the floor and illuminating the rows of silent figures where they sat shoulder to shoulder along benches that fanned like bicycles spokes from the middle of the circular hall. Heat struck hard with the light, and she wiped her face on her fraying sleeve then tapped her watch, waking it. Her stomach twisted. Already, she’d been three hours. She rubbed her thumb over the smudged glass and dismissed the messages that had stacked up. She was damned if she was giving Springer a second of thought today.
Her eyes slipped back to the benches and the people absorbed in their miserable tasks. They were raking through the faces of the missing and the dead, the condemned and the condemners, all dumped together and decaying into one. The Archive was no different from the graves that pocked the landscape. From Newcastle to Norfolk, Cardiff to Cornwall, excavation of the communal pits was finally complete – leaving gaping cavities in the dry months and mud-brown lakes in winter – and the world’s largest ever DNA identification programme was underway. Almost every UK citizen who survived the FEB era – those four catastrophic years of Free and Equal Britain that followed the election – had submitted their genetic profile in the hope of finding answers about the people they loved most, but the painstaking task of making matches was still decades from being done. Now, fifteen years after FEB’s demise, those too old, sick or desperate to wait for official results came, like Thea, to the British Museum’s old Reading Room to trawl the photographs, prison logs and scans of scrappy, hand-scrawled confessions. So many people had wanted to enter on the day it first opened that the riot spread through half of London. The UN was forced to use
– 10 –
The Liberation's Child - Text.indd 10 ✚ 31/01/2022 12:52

» What this task involves
Set down the data above once more so that nothing differs from the original.

» Exercise solution
the floor and illuminating the rows of silent figures where they sat shoulder to shoulder along benches that fanned like bicycles spokes from the middle of the circular hall. Heat struck hard with the light, and she wiped her face on her fraying sleeve then tapped her watch, waking it. Her stomach twisted. Already, she’d been three hours. She rubbed her thumb over the smudged glass and dismissed the messages that had stacked up. She was damned if she was giving Springer a second of thought today.
Her eyes slipped back to the benches and the people absorbed in their miserable tasks. They were raking through the faces of the missing and the dead, the condemned and the condemners, all dumped together and decaying into one. The Archive was no different from the graves that pocked the landscape. From Newcastle to Norfolk, Cardiff to Cornwall, excavation of the communal pits was finally complete – leaving gaping cavities in the dry months and mud-brown lakes in winter – and the world’s largest ever DNA identification programme was underway. Almost every UK citizen who survived the FEB era – those four catastrophic years of Free and Equal Britain that followed the election – had submitted their genetic profile in the hope of finding answers about the people they loved most, but the painstaking task of making matches was still decades from being done. Now, fifteen years after FEB’s demise, those too old, sick or desperate to wait for official results came, like Thea, to the British Museum’s old Reading Room to trawl the photographs, prison logs and scans of scrappy, hand-scrawled confessions. So many people had wanted to enter on the day it first opened that the riot spread through half of London. The UN was forced to use
– 10 –
The Liberation's Child - Text.indd 10 ✚ 31/01/2022 12:52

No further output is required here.